Some ideas, suggestions, support for those who self assess or are assessed by formal practitioners later in life.
Please add your insights.
When getting a diagnosis later in life, many autistic people go through a process of reviewing their life experiences through the lens of an alternate mentality. This can often cause a sense of grief.
You may grieve the way that they were treated by others, because they found your natural behaviour difficult or confronting. Maybe you suffered mental and/or physical abuse. Maybe you missed opportunities because you did not recognise them.
You may also grieve 'lost' time, that was spent going from wrong diagnosis to wrong diagnosis, maybe even being medicated for things that you did not suffer from. You may have experienced autistic burnout without knowing it, and feel like you would have recovered from that earlier had you known that you were autistic.
A late diagnosis can also bring a lot of gratitude. Many people feel relief for not being a 'failed allistic person', but rather a 'perfectly fine autistic person', with their own unique perspectives on life, nature and the world.
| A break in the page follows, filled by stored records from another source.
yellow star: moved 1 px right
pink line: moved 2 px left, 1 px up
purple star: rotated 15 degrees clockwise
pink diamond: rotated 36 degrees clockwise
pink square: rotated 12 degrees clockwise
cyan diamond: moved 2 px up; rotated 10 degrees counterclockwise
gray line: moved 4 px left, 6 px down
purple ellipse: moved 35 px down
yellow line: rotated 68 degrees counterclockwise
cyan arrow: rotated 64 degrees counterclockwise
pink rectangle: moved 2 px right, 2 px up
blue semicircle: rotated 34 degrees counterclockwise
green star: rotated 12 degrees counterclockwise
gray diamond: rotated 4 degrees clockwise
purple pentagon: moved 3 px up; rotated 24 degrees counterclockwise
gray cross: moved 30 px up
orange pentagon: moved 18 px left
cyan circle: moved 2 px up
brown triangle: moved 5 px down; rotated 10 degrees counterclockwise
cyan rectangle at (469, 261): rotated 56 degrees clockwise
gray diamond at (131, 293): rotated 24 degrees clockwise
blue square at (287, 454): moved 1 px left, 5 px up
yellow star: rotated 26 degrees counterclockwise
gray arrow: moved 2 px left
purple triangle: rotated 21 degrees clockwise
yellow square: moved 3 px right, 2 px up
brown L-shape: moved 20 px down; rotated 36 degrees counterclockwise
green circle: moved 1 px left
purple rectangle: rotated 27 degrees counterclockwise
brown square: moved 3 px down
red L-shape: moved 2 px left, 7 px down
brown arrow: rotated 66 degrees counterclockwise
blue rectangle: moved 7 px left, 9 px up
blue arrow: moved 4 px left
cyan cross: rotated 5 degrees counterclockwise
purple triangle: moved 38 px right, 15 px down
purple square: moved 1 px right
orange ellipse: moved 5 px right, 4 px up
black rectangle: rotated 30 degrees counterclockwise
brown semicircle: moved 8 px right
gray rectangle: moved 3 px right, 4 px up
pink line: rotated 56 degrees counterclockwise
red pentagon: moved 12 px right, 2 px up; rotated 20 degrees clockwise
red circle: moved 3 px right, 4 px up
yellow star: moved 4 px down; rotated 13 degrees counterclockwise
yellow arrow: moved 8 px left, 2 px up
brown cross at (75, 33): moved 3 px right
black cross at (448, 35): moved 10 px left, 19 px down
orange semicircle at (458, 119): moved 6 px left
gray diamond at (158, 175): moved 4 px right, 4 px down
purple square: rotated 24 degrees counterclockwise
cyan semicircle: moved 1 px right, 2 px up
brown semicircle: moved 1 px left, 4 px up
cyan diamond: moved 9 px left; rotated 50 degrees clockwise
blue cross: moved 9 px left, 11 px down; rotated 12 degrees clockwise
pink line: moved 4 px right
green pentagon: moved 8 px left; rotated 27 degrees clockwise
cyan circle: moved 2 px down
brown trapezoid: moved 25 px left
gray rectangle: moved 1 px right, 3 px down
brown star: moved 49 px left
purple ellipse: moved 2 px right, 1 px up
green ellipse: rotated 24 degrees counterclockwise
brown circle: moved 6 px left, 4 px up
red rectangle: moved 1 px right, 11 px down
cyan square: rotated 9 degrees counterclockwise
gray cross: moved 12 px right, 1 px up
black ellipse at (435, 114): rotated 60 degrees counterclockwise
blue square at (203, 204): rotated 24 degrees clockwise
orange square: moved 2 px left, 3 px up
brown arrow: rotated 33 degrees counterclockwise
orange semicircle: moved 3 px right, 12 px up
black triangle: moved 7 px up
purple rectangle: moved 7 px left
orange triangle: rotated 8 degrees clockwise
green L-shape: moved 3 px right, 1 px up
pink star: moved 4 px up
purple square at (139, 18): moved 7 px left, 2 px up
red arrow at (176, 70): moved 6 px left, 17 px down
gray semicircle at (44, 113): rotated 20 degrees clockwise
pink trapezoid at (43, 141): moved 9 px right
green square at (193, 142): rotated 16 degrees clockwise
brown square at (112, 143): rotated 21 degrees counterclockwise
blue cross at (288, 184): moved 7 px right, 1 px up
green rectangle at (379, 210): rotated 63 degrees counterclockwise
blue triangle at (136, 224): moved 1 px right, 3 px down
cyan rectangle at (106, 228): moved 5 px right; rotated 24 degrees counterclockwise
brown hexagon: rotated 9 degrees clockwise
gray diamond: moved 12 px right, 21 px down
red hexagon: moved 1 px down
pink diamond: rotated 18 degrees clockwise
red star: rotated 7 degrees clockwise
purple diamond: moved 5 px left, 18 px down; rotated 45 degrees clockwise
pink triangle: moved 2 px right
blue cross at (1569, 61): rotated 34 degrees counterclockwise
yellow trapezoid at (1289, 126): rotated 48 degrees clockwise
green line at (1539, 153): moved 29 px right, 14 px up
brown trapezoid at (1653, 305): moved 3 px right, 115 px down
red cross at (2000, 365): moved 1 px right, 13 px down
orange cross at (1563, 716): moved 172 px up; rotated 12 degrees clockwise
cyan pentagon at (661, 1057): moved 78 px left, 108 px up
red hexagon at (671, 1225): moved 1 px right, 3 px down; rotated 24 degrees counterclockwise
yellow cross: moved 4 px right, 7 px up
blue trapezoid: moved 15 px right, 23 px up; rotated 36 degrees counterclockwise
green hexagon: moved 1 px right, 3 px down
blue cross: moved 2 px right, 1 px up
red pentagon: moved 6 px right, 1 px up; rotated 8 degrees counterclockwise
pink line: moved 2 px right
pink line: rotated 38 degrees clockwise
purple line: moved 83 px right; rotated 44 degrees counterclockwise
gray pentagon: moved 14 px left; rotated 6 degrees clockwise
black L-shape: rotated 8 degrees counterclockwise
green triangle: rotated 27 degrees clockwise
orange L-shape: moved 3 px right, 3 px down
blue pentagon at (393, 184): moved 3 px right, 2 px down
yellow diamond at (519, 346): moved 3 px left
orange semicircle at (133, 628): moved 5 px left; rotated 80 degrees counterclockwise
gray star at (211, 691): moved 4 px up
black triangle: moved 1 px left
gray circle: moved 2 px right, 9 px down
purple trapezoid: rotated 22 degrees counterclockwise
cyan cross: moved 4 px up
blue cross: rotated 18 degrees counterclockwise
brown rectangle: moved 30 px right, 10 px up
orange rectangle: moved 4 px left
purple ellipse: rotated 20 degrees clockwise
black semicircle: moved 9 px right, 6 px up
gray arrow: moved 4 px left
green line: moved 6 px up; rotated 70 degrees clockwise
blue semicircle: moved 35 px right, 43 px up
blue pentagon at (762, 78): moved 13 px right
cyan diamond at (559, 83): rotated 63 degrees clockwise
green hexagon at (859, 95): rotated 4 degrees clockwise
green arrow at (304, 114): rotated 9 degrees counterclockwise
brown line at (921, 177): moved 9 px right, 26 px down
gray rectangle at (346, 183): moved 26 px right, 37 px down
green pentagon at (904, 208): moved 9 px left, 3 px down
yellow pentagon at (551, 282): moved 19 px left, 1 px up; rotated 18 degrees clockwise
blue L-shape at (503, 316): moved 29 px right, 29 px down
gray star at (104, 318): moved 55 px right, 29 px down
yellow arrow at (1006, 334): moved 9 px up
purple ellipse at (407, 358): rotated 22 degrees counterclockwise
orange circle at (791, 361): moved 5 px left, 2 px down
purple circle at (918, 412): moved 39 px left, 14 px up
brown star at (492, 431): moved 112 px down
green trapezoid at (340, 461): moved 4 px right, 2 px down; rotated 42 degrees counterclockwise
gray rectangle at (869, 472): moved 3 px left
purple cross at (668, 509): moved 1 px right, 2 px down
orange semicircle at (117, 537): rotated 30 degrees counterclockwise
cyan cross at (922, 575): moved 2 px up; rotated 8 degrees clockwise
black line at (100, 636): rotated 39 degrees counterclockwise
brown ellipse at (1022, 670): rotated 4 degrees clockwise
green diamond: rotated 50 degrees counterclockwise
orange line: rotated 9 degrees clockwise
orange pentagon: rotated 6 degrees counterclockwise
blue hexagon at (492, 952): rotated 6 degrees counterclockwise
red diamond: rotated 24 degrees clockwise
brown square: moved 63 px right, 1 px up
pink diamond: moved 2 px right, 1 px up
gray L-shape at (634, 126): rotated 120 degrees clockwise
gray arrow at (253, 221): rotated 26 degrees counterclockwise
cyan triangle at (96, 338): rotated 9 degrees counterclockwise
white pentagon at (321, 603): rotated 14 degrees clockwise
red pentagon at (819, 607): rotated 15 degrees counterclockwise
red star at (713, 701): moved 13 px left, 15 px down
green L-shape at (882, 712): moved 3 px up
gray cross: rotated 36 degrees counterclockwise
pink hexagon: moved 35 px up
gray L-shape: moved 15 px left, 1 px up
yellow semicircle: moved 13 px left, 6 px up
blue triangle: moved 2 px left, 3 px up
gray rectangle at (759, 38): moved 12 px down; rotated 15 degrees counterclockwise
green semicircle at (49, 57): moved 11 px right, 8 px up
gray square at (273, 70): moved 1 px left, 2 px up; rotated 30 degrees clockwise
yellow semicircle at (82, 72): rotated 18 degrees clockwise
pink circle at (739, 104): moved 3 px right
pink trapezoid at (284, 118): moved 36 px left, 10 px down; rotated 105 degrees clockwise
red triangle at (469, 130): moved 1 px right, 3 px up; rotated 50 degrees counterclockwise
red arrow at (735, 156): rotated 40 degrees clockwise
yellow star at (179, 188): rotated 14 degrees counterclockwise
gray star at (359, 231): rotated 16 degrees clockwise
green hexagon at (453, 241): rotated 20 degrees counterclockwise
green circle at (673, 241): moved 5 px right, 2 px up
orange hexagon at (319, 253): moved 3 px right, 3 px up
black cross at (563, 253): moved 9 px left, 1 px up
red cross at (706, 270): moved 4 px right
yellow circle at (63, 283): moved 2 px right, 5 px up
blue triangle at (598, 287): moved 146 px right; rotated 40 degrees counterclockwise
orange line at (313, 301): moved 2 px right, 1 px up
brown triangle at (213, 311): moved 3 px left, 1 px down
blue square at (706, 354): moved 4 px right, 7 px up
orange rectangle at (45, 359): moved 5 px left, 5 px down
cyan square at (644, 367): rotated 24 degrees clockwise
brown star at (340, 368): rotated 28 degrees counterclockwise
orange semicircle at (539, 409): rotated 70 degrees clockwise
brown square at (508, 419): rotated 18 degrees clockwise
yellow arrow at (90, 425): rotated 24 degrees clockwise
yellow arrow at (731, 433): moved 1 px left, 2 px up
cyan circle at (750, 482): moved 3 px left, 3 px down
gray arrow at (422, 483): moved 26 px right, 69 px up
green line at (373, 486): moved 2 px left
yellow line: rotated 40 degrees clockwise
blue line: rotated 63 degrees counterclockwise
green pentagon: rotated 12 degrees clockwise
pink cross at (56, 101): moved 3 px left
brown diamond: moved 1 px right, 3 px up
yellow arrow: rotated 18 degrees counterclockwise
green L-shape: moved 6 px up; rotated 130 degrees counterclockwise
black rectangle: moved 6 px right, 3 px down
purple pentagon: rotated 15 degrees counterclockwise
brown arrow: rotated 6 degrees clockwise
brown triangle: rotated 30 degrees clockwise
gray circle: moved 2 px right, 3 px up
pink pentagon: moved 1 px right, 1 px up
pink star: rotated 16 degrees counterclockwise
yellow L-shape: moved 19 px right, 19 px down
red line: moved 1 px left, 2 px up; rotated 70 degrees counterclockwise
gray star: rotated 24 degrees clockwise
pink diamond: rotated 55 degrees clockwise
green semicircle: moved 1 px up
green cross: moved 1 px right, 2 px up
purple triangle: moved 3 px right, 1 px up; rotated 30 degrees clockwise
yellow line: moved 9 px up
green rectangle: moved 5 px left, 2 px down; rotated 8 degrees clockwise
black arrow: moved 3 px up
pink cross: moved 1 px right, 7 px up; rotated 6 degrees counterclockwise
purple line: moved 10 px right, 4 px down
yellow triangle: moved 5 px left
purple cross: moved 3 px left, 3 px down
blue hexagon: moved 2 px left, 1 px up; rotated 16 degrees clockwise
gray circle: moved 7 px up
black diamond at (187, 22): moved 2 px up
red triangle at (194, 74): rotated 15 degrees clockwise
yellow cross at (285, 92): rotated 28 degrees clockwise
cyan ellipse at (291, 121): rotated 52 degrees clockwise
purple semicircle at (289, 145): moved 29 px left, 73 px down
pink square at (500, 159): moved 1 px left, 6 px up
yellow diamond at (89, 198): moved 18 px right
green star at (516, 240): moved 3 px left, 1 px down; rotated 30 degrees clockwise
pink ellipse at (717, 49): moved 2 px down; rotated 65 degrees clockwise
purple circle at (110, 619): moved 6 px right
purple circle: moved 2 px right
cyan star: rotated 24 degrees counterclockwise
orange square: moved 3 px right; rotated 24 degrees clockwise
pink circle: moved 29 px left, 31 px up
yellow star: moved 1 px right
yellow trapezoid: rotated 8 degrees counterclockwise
Getting the diagnosis may therefore also help you to 'give yourself permission' to share those unique views, and own them as something that makes you a valuable individual.
You may also reflect on experiences and wonder if you would have had them if you had known that you were autistic. Maybe your family and teachers would have been more protective of you if they had known you were autistic. They might have not encouraged you to join the girl scouts, or to go on holiday by yourself, or to join a club. Maybe you feel like those experiences have shaped you as a person, or were valuable in another way. Ignorance can be bliss.